> _QUOTED PASSAGE_

****************************************

Please find below our Terms and Conditions
- “The Company” means Dynamic Data Services Limited (registered in England and Wales under Number 10820020)
- “The Customer” means any person or persons who requests the Company, either verbally or in writing, to provide services.
- “The Services” means the services or goods set out in the Quotation/Order Confirmation or Contract or those which have been agreed and accepted between the Company and the Customer.
- “The Contract” means the contract between the company and the customer to provide the services to which these terms and conditions apply.
- “Writing” includes telex, cable, facsimile transmission, e-mail and comparable means of communication.
2. QUOTATIONS, CREATION OF, AND TERMS OF CONTRACT
- All orders are subject to the terms and conditions current at time of order.
- All quotations made by the company to the customer will be deemed to be subject to these terms and conditions of trading.
- No variation to these terms and conditions shall be binding unless agreed in writing between the authorised representatives of the Customer and the Company.
- The Company reserves the right to refuse any order or contract without prior notice.
- All quotations are subject to VAT at the prevailing rate on the date of invoicing.
- A contract on these terms shall be created between the company and the customer upon receipt of the signed quotation/order confirmation by the company from the customer by a means acceptable to the company or a request from the customer to the company, by any acceptable means, to begin processing.
- It shall be taken that by sending their data to the company the customer is accepting in full the company’s terms and conditions of trading.
- Settlement shall be due within thirty days of the date of the invoice . Late payment will be subject to the penalties and interest as laid down in the ‘Late payment of Commercial Debts Regulations 2013’
3. THE COMPANY’S OBLIGATIONS
In consideration of the customer paying sums due to the company under the contract, the company will:
- Perform the service(s) specified in the contract on the input provided.
- Send the output and carry out the customer’s instructions regarding input received.
- Archive the output for a period of 90 days, commencing from the date of dispatch of the output to the customer, or any other period which has been agreed in writing between the parties. Customer data will be backed up during normal backup procedures.
4. THE CUSTOMER’S OBLIGATIONS
The customer shall provide the company with input data in a format and by a means acceptable to the company. If the customer fails to do this the company may, at its own discretion, correct the data at its own expense or (subject to prior notification to the customer) at the customer’s expense.
The customer shall clearly define any instruction with regard to the processing of the input.
5. COPYRIGHT, DATA PROTECTION AND CONFIDENTIALITY
The use of data supplied by the company and its suppliers are subject to various restrictions, including but not restricted to:
- The Customer must not use the data for any unlawful purpose or any purpose likely to bring the company or its suppliers into disrepute.
- The customer agrees to abide by the Telephone Preference Service scheme which enables businesses to comply with the Data Protection (direct marketing) Telecommunications regulation or any such regulations which may replace them.
- Storage of the data by the customer must comply with the Data Protection Act.

****************************************

> _SUPPLIED ENTRIES_
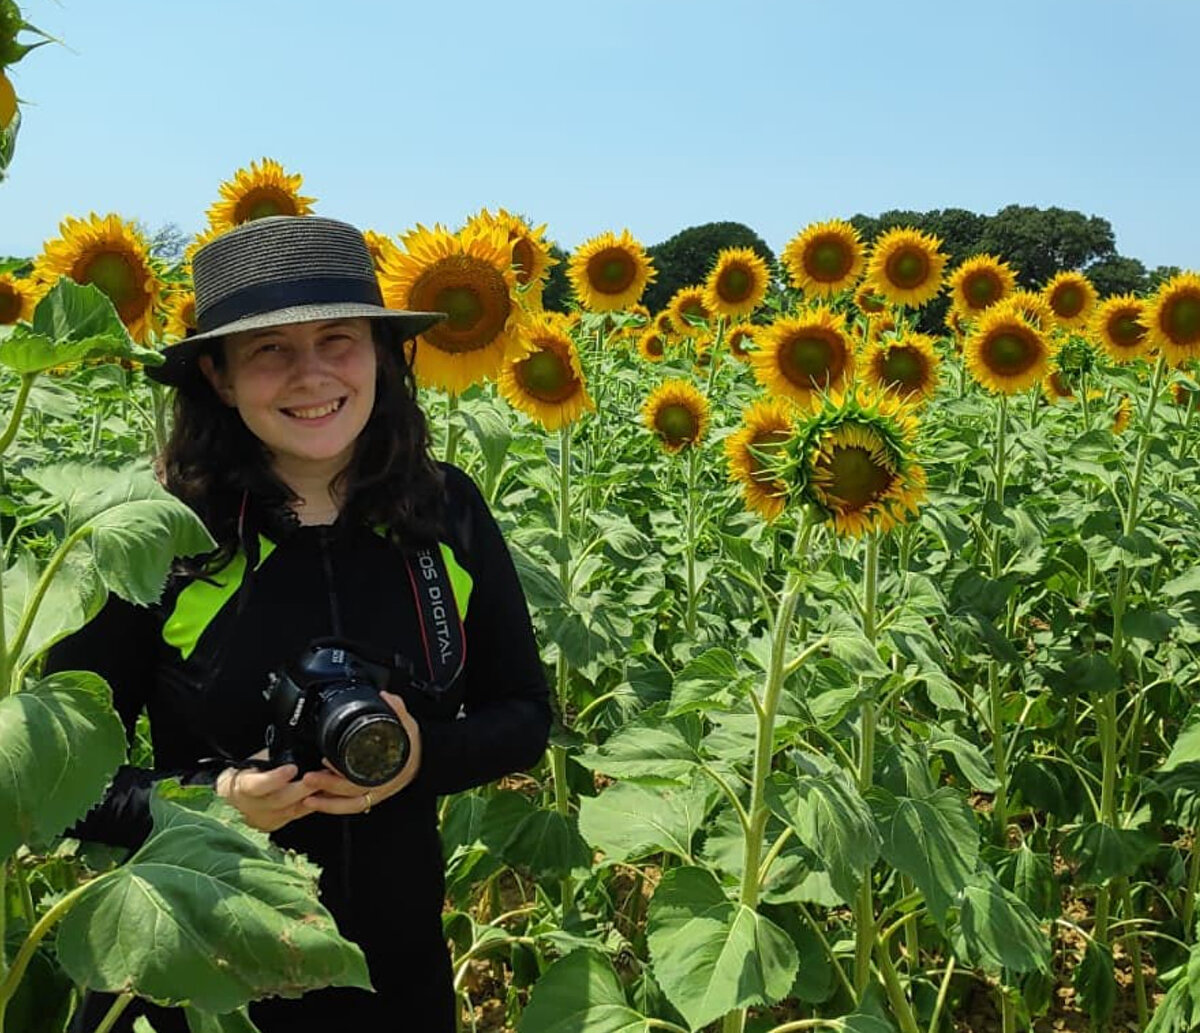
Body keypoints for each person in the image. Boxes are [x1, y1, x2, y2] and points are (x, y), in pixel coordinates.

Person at [52, 215, 552, 1032]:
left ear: (382, 355)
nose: (312, 375)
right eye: (270, 350)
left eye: (337, 339)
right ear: (217, 376)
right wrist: (214, 798)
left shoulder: (445, 510)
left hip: (395, 977)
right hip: (207, 973)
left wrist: (421, 755)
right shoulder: (158, 533)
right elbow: (66, 785)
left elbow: (524, 715)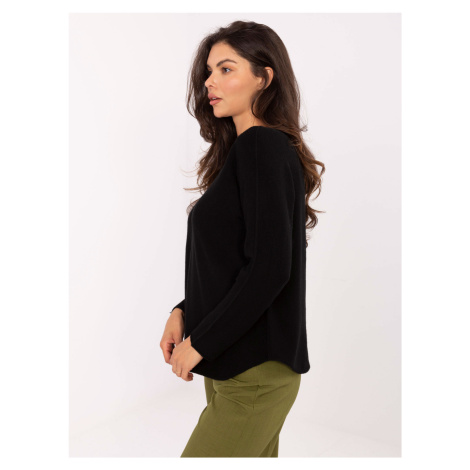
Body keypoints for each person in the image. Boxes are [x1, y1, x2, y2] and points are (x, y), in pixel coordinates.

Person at [160, 20, 325, 457]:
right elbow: (236, 263)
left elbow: (269, 269)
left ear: (264, 78)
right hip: (236, 366)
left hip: (253, 374)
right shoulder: (247, 152)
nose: (209, 82)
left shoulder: (261, 147)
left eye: (226, 69)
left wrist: (201, 342)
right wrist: (184, 311)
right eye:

****************************************

> _USING THE INFORMATION_
A: In the terms and conditions, for how long does the Company archive the output?
B: Continue the terms and conditions from where they stop.

> _ANSWERS GIVEN_
A: For 90 days from the date the output is dispatched to the customer, or for another period agreed in writing between the parties.

B:
- All marketing or telemarketing data supplied to the customer is supplied on a single use basis unless otherwise agreed in writing.
- The customer must not disclose copy or distribute to any third party any portion of the data supplied by the company and will only use the data for their own internal purposes.
- Each party will keep confidential all information or lists belonging to the other party and will not disclose it to any third party unless instructed to do so in writing by the other party.
The company will carry out the services with reasonable skill and care.
The company’s liability to the customer for any breach of this contract, negligence, misrepresentation or otherwise shall be limited to the price payable by the customer under this contract. In no circumstances shall the company be responsible for any consequential loss, however incurred, including without limitation loss of profit, business or anticipated saving.
For any changes, agreed by the customer, outside of the signed specification, the company reserves the right to change any agreed schedules and charges agreed under the contract.
Whilst every effort is made to ensure the accuracy of the data, the company cannot, in any circumstances, accept liability for any loss, inconvenience or damage (including loss of profits) occasioned by any error in the data, including such errors caused where customer’s data is found to contain foreign addresses which have not been clearly marked.
Where there are any inaccuracies, omissions, errors or defects arising from data, equipment or software supplied by a third party (e.g. Royal Mail NCOA or USS or PAF, MortaScreen, Read GAS or Bereavement Register etc), under no circumstances shall the liability of the Company exceed the actual price of the Goods.
Any claim by the customer based on any defect in the quality of the services or their failure to correspond with specification shall (whether or not delivery is refused by the customer) be notified to the company within seven days from the date of delivery or (where the defect or failure was not apparent on reasonable inspection) within a reasonable time after discovery of the defect or failure. If delivery is not refused, and the customer does not notify the Company accordingly, the customer shall not be entitled to reject the services and the Company shall have no liability for any defect or failure, and the customer shall be bound to pay the price as if the services had been delivered in accordance with the Contract.
Save as herein provided or warranted all conditions, whether implied by statute or otherwise are excluded from the contract, provided that nothing shall restrict or exclude liability for death or personal injury caused by the negligence of the Company or affect the statutory rights of a customer dealing as consumer.
7. CARRIAGE, DELIVERY AND INSURANCE
The customer is responsible for the delivery of the input to, and for the collection of the output from, the company’s premises. Transport arranged by the company on the customer’s behalf should be at the customer’s risk. Proof of sending does not constitute proof of receipt.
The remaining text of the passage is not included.